Task details: Check each line of the material below, and copy it if it holds the string "input".

Start of Block

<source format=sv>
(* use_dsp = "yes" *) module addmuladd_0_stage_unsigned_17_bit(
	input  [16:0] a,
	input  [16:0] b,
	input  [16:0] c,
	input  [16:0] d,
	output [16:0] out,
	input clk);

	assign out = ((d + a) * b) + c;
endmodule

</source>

End of Block
Start of Block

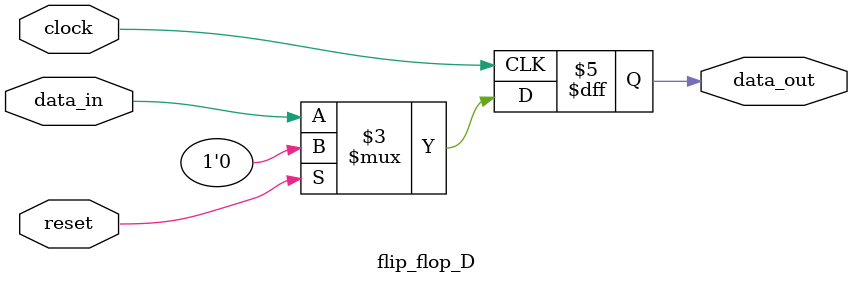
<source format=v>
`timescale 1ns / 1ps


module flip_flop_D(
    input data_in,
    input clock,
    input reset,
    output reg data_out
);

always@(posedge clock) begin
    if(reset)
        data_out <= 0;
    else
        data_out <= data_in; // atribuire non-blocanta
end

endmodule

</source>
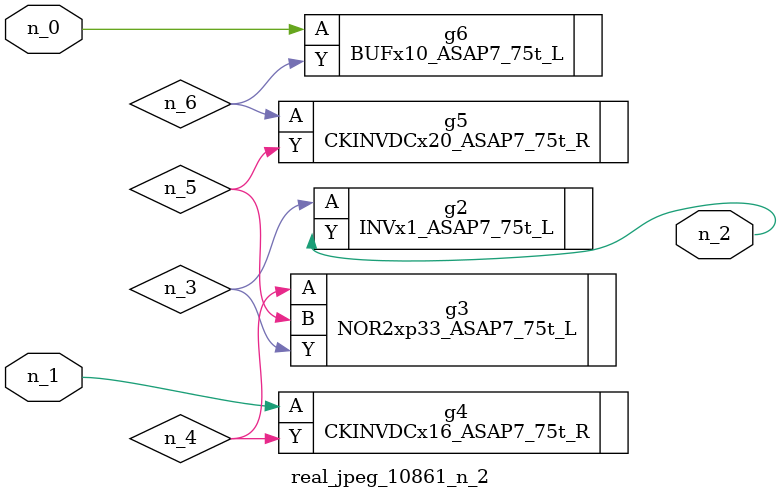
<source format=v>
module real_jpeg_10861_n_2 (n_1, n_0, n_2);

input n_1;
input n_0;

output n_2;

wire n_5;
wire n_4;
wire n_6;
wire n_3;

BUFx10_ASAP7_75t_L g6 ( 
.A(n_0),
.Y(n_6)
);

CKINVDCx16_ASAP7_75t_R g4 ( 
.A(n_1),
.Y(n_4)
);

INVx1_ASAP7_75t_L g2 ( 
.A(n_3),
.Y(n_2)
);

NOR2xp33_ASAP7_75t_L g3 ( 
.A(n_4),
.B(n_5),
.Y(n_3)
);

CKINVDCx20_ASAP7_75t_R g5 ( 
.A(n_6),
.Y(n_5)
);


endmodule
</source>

End of Block

Response to this task:
	input  [16:0] a,
	input  [16:0] b,
	input  [16:0] c,
	input  [16:0] d,
	input clk);
    input data_in,
    input clock,
    input reset,
input n_1;
input n_0;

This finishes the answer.